Stored items
──────────

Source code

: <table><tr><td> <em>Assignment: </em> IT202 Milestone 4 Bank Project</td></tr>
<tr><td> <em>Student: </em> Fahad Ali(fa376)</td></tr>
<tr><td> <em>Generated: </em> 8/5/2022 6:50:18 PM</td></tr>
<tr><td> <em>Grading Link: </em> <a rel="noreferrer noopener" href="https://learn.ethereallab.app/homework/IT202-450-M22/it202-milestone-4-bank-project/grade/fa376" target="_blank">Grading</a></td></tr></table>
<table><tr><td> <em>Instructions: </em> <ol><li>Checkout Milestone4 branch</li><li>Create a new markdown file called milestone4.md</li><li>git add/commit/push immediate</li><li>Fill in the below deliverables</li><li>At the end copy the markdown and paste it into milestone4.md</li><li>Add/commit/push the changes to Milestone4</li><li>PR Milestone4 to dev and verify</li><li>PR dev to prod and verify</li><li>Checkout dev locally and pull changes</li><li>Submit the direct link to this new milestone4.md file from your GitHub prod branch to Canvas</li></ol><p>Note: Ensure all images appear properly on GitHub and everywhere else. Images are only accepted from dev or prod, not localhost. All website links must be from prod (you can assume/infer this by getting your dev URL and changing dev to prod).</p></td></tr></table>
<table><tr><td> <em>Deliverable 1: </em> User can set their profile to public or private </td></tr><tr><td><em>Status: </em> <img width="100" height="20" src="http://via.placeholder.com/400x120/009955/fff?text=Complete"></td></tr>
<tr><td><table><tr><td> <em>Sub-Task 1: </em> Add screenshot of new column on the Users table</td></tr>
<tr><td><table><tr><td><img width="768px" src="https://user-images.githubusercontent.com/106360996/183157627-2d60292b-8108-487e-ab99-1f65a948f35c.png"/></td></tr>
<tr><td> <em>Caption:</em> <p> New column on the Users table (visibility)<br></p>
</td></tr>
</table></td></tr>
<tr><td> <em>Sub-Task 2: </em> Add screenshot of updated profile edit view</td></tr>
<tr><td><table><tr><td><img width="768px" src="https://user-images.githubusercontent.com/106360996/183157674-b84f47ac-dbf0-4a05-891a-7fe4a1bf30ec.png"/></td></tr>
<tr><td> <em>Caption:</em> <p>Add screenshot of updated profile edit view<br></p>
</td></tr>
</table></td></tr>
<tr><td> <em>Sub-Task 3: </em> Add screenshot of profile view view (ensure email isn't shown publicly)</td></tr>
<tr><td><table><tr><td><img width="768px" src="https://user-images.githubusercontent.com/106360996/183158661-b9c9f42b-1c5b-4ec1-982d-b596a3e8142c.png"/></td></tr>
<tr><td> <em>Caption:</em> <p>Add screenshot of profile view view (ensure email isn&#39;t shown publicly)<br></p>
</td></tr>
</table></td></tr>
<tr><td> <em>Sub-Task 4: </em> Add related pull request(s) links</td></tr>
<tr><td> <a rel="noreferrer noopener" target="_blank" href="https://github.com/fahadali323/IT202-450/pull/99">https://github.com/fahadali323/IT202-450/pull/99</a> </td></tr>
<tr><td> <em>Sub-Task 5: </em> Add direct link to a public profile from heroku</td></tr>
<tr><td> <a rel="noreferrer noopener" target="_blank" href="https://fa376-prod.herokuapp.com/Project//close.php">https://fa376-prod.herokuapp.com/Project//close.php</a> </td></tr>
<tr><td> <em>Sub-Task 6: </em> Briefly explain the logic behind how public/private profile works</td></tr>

──────────

Whatever the number of entries above, each one is to be copied exactly.

**Task answer**
Source code

: <table><tr><td> <em>Assignment: </em> IT202 Milestone 4 Bank Project</td></tr>
<tr><td> <em>Student: </em> Fahad Ali(fa376)</td></tr>
<tr><td> <em>Generated: </em> 8/5/2022 6:50:18 PM</td></tr>
<tr><td> <em>Grading Link: </em> <a rel="noreferrer noopener" href="https://learn.ethereallab.app/homework/IT202-450-M22/it202-milestone-4-bank-project/grade/fa376" target="_blank">Grading</a></td></tr></table>
<table><tr><td> <em>Instructions: </em> <ol><li>Checkout Milestone4 branch</li><li>Create a new markdown file called milestone4.md</li><li>git add/commit/push immediate</li><li>Fill in the below deliverables</li><li>At the end copy the markdown and paste it into milestone4.md</li><li>Add/commit/push the changes to Milestone4</li><li>PR Milestone4 to dev and verify</li><li>PR dev to prod and verify</li><li>Checkout dev locally and pull changes</li><li>Submit the direct link to this new milestone4.md file from your GitHub prod branch to Canvas</li></ol><p>Note: Ensure all images appear properly on GitHub and everywhere else. Images are only accepted from dev or prod, not localhost. All website links must be from prod (you can assume/infer this by getting your dev URL and changing dev to prod).</p></td></tr></table>
<table><tr><td> <em>Deliverable 1: </em> User can set their profile to public or private </td></tr><tr><td><em>Status: </em> <img width="100" height="20" src="http://via.placeholder.com/400x120/009955/fff?text=Complete"></td></tr>
<tr><td><table><tr><td> <em>Sub-Task 1: </em> Add screenshot of new column on the Users table</td></tr>
<tr><td><table><tr><td><img width="768px" src="https://user-images.githubusercontent.com/106360996/183157627-2d60292b-8108-487e-ab99-1f65a948f35c.png"/></td></tr>
<tr><td> <em>Caption:</em> <p> New column on the Users table (visibility)<br></p>
</td></tr>
</table></td></tr>
<tr><td> <em>Sub-Task 2: </em> Add screenshot of updated profile edit view</td></tr>
<tr><td><table><tr><td><img width="768px" src="https://user-images.githubusercontent.com/106360996/183157674-b84f47ac-dbf0-4a05-891a-7fe4a1bf30ec.png"/></td></tr>
<tr><td> <em>Caption:</em> <p>Add screenshot of updated profile edit view<br></p>
</td></tr>
</table></td></tr>
<tr><td> <em>Sub-Task 3: </em> Add screenshot of profile view view (ensure email isn't shown publicly)</td></tr>
<tr><td><table><tr><td><img width="768px" src="https://user-images.githubusercontent.com/106360996/183158661-b9c9f42b-1c5b-4ec1-982d-b596a3e8142c.png"/></td></tr>
<tr><td> <em>Caption:</em> <p>Add screenshot of profile view view (ensure email isn&#39;t shown publicly)<br></p>
</td></tr>
</table></td></tr>
<tr><td> <em>Sub-Task 4: </em> Add related pull request(s) links</td></tr>
<tr><td> <a rel="noreferrer noopener" target="_blank" href="https://github.com/fahadali323/IT202-450/pull/99">https://github.com/fahadali323/IT202-450/pull/99</a> </td></tr>
<tr><td> <em>Sub-Task 5: </em> Add direct link to a public profile from heroku</td></tr>
<tr><td> <a rel="noreferrer noopener" target="_blank" href="https://fa376-prod.herokuapp.com/Project//close.php">https://fa376-prod.herokuapp.com/Project//close.php</a> </td></tr>
<tr><td> <em>Sub-Task 6: </em> Briefly explain the logic behind how public/private profile works</td></tr>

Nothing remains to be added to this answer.